:: Aufgabe ::
Schreiben Sie aus dem Text über den Abriss der Mauer die Stelle von „Berlin (taz) - Eine“ bis einschließlich „Vorhaben zu informieren.“ wortgetreu ab.

Aktion „Durchbruch“ - die Mauer im Abriß

Der „Antifaschistische Schutzwall“ fällt in aller Stille: Die Berliner haben die „historischen Stunden“ und „symbolträchtigen Orte“ satt / Anders in Monte Carlo: Dort kommen hundert Meter „Geschichte“ aus Berlin unter den Hammer  ■  Von Claus Christian Malzahn

Berlin (taz) - Eine Bauarbeitertruppe konnte es schon in der vergangenen Woche nicht mehr abwarten. Die Mitarbeiter des Berliner Tiefbauunternehmens spuckten in die Hände und setzten den Bagger in Gang. Voller Tatendrang kutschierten sie Autodrehkran und Schweißgeräte in die Kreuzberger Adalbertstraße, um endlich nach Berlin-Mitte durchzubrechen. Doch der Baggerführer legte nur zwei Mauersegmente flach. Nach wenigen Minuten kam ein Dutzend DDR-Grenzsoldaten und stoppte die Aktion: die eifrigen Bauarbeiter, die den Betonwall zum Nulltarif abreißen wollten, hatten ganz vergessen, ein Amt über ihr Vorhaben zu informieren.

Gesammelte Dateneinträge

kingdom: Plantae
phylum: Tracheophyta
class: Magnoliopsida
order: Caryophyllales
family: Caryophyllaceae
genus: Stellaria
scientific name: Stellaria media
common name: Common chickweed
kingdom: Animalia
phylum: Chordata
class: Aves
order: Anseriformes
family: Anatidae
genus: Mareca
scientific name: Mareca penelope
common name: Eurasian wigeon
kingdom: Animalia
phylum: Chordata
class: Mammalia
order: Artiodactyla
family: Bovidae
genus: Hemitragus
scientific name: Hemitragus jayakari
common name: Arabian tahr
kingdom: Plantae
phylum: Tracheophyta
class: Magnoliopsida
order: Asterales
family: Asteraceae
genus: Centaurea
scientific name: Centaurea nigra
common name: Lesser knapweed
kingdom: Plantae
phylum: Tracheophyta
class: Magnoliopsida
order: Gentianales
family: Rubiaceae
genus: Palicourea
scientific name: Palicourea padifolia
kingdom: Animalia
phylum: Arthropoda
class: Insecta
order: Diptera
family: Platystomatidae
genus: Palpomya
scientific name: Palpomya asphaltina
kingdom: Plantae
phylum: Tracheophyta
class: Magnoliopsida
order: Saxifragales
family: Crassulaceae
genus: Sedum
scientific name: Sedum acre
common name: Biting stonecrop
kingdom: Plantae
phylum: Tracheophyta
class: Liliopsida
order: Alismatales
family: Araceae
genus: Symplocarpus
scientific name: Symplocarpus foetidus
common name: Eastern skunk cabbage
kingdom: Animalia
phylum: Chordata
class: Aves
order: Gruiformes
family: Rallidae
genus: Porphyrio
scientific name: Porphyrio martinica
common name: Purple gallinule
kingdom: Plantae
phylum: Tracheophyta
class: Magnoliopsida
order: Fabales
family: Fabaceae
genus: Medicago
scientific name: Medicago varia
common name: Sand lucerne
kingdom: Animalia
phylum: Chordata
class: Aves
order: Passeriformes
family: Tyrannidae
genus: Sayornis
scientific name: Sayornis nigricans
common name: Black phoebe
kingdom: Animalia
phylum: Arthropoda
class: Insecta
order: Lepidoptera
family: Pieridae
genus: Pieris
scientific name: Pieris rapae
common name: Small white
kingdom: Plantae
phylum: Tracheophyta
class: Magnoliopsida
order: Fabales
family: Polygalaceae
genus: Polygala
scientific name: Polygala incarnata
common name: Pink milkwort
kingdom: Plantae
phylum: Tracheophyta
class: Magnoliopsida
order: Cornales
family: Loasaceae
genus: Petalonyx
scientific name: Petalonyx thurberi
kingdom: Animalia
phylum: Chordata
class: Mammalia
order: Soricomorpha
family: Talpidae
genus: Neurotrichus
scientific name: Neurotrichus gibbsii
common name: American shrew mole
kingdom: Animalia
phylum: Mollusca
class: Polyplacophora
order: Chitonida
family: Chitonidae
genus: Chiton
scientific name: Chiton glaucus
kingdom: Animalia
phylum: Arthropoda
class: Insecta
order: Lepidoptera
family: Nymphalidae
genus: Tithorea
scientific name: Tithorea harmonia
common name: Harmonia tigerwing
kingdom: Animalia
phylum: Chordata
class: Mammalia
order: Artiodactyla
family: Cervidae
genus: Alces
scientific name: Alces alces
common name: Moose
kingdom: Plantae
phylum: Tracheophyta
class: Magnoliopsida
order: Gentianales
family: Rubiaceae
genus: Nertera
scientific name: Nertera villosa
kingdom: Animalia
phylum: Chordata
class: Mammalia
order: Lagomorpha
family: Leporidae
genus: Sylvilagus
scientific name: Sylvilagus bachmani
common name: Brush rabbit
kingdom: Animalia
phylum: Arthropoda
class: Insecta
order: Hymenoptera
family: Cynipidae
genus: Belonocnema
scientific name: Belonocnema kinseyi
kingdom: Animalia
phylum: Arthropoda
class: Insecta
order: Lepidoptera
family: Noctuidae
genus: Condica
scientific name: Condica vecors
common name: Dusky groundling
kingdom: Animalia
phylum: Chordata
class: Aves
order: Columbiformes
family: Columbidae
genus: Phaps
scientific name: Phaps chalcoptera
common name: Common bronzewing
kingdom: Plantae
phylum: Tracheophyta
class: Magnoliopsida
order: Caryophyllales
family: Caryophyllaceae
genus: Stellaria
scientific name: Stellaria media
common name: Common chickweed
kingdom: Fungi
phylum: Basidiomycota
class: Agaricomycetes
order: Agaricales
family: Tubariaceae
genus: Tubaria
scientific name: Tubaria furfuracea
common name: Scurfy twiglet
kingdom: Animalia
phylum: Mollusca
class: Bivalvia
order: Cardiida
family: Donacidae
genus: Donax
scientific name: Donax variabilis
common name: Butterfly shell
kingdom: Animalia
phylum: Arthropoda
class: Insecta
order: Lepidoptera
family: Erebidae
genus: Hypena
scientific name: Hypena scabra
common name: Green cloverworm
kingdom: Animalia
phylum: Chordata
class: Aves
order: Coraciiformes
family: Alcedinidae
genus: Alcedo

:: Lösung ::
Berlin (taz) - Eine Bauarbeitertruppe konnte es schon in der vergangenen Woche nicht mehr abwarten. Die Mitarbeiter des Berliner Tiefbauunternehmens spuckten in die Hände und setzten den Bagger in Gang. Voller Tatendrang kutschierten sie Autodrehkran und Schweißgeräte in die Kreuzberger Adalbertstraße, um endlich nach Berlin-Mitte durchzubrechen. Doch der Baggerführer legte nur zwei Mauersegmente flach. Nach wenigen Minuten kam ein Dutzend DDR-Grenzsoldaten und stoppte die Aktion: die eifrigen Bauarbeiter, die den Betonwall zum Nulltarif abreißen wollten, hatten ganz vergessen, ein Amt über ihr Vorhaben zu informieren.